> **Required work**:
How many lines of the entries below include the word "KiCad"? Answer with the number alone.

> **Records for this task**:
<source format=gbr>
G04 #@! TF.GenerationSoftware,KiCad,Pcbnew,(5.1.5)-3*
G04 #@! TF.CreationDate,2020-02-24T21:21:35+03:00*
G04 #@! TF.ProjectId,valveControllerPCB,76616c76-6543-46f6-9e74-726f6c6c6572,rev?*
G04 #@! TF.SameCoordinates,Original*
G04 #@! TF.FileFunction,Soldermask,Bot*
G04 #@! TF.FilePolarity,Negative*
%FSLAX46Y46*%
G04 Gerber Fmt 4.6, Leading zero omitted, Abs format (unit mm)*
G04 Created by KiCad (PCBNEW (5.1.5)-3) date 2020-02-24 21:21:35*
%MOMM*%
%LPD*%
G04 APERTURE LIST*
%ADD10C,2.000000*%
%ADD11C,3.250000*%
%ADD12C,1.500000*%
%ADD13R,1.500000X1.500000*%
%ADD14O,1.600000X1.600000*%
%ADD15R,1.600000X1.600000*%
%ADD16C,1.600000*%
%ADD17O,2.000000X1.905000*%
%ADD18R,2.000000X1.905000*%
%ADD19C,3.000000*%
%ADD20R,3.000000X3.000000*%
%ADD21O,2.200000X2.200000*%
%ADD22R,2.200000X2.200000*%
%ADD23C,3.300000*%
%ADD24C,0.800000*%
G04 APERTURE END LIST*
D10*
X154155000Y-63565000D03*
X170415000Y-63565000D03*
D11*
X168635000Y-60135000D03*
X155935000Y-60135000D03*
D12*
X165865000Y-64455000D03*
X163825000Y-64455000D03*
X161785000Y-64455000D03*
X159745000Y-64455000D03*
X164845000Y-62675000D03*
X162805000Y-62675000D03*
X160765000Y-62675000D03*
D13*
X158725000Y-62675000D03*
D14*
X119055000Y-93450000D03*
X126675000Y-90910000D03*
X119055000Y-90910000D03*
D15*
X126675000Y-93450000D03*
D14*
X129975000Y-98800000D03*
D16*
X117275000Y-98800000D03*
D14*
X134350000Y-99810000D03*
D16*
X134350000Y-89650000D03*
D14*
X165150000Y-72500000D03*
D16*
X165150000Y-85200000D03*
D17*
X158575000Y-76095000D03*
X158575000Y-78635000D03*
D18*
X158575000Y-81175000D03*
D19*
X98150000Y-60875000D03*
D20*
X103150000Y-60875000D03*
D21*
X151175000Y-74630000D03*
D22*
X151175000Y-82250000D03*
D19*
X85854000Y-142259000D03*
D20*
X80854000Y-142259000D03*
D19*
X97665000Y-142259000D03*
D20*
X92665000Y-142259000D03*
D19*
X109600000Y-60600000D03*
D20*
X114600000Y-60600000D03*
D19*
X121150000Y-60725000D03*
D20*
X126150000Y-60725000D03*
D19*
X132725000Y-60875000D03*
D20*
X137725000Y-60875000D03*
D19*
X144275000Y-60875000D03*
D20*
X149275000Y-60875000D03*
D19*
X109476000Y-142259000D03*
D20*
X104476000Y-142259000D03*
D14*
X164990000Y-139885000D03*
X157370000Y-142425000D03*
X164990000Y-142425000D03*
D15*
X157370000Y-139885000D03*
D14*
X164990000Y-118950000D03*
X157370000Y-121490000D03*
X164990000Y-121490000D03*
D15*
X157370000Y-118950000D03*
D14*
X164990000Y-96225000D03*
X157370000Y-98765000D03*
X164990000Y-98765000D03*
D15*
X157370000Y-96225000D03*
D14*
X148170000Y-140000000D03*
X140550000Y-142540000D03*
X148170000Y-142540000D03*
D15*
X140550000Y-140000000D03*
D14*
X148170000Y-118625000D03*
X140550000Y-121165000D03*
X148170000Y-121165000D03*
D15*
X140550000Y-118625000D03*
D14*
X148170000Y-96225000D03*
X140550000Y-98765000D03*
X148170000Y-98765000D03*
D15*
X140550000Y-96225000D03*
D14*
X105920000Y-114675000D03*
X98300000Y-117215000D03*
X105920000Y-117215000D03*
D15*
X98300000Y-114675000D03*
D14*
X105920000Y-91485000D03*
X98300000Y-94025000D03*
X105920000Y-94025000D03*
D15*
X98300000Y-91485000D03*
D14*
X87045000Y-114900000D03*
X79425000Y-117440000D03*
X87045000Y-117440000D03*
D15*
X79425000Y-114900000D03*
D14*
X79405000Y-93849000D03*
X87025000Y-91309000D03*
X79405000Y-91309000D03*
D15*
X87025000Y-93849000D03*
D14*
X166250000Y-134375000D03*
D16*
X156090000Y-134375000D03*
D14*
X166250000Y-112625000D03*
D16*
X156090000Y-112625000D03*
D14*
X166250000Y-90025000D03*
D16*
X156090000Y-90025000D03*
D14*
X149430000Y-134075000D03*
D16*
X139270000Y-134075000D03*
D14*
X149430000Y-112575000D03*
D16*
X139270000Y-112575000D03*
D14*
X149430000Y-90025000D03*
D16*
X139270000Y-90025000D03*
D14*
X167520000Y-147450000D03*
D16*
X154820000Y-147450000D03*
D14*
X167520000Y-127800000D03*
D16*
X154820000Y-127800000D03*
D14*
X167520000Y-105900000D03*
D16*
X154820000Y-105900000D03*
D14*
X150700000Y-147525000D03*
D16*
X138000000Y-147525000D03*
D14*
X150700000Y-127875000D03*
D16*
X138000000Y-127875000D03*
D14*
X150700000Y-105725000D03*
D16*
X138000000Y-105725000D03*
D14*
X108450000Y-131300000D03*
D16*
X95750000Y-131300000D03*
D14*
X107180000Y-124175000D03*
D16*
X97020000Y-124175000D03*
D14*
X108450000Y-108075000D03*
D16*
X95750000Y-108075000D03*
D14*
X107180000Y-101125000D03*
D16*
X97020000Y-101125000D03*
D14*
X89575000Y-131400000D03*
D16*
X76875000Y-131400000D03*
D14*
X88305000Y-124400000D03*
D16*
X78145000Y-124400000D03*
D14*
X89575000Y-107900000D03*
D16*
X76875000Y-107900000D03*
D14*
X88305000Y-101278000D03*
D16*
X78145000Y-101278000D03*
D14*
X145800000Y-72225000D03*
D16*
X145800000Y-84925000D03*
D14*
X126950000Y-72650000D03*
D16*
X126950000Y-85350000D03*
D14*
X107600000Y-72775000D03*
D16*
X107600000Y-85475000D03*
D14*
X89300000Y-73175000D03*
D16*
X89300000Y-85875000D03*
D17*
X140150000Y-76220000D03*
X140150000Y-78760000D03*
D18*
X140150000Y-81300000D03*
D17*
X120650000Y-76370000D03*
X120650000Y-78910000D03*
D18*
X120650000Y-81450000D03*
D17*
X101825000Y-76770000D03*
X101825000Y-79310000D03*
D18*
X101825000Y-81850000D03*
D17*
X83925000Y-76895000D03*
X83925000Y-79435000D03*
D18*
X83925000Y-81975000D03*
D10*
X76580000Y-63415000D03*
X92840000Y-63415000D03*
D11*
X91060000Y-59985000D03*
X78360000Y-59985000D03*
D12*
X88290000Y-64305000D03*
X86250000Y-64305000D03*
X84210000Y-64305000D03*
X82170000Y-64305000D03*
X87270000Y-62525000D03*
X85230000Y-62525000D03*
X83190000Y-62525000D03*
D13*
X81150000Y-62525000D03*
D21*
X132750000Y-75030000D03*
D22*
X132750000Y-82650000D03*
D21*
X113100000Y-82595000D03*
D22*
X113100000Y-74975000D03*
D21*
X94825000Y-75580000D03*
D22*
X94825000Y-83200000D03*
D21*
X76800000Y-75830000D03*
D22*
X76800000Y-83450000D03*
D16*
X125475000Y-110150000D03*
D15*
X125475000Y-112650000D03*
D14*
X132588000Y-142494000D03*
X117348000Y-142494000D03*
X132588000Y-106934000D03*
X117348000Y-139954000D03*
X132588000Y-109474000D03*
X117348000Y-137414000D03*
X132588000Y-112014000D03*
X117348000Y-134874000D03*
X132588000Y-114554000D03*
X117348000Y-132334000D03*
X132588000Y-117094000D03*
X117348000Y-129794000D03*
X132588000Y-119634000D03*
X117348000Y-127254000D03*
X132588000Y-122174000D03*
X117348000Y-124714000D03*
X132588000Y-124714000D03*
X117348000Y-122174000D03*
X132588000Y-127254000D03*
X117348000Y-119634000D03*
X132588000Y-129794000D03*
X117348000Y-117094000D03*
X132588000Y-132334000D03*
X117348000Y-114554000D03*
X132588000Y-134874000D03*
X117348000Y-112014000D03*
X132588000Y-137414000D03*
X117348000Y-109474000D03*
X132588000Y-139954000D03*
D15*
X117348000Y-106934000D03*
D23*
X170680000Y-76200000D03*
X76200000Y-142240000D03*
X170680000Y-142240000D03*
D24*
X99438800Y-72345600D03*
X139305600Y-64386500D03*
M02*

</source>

==

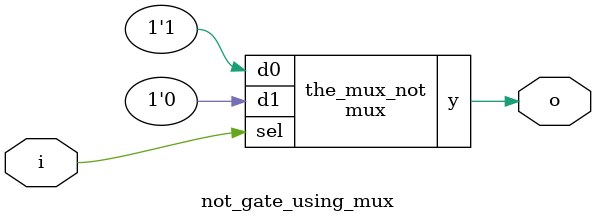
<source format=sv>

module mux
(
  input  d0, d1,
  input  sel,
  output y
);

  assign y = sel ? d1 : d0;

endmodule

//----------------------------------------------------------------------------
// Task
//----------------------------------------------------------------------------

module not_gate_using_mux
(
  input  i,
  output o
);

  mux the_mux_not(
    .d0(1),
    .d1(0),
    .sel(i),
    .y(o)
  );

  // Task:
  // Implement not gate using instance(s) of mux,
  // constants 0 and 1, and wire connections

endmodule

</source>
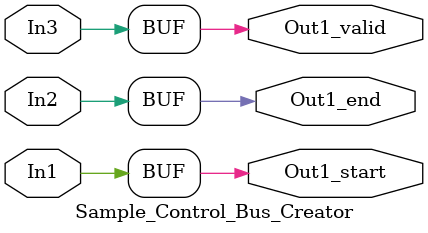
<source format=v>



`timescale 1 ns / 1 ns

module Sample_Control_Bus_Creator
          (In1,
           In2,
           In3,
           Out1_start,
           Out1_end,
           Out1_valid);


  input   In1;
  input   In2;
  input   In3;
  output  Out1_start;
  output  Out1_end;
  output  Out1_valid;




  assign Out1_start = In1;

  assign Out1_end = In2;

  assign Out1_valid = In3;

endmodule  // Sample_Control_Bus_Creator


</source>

> **Solution to this problem**:
2